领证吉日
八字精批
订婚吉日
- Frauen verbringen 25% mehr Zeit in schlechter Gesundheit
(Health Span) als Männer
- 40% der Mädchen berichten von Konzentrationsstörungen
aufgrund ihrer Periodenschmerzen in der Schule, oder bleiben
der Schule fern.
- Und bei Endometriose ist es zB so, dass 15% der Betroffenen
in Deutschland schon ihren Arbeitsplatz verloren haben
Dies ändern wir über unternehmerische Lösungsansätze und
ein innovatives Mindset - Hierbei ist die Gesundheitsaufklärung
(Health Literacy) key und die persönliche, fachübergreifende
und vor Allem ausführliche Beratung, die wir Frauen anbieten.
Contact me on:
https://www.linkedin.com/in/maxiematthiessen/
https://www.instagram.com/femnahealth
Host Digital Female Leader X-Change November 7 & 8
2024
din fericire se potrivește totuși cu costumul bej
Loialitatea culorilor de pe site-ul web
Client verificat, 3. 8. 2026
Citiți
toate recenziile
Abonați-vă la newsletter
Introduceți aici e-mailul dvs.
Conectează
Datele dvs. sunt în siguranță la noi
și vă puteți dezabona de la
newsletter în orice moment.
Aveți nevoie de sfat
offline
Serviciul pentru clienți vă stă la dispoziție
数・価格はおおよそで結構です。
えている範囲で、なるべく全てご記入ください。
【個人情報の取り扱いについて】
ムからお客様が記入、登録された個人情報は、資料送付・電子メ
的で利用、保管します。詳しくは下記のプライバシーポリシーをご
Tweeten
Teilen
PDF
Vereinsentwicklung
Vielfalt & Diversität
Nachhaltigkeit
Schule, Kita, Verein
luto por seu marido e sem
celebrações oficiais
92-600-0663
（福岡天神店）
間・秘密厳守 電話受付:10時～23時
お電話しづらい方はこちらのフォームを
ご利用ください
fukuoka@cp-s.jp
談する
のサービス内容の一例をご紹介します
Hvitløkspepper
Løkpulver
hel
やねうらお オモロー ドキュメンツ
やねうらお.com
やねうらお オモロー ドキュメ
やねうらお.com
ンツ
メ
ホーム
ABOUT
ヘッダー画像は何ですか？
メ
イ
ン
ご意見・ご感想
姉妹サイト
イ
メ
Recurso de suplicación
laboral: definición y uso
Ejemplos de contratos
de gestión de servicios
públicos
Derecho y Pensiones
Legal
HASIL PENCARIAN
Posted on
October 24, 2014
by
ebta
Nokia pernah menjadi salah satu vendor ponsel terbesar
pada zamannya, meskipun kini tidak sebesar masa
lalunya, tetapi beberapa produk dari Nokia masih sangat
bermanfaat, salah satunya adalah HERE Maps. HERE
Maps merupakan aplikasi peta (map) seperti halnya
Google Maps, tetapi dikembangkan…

* Your assignment
In the preceding material, find each line holding the word "Maps" and copy it out.

* Exercise answer
bermanfaat, salah satunya adalah HERE Maps. HERE
Maps merupakan aplikasi peta (map) seperti halnya
Google Maps, tetapi dikembangkan…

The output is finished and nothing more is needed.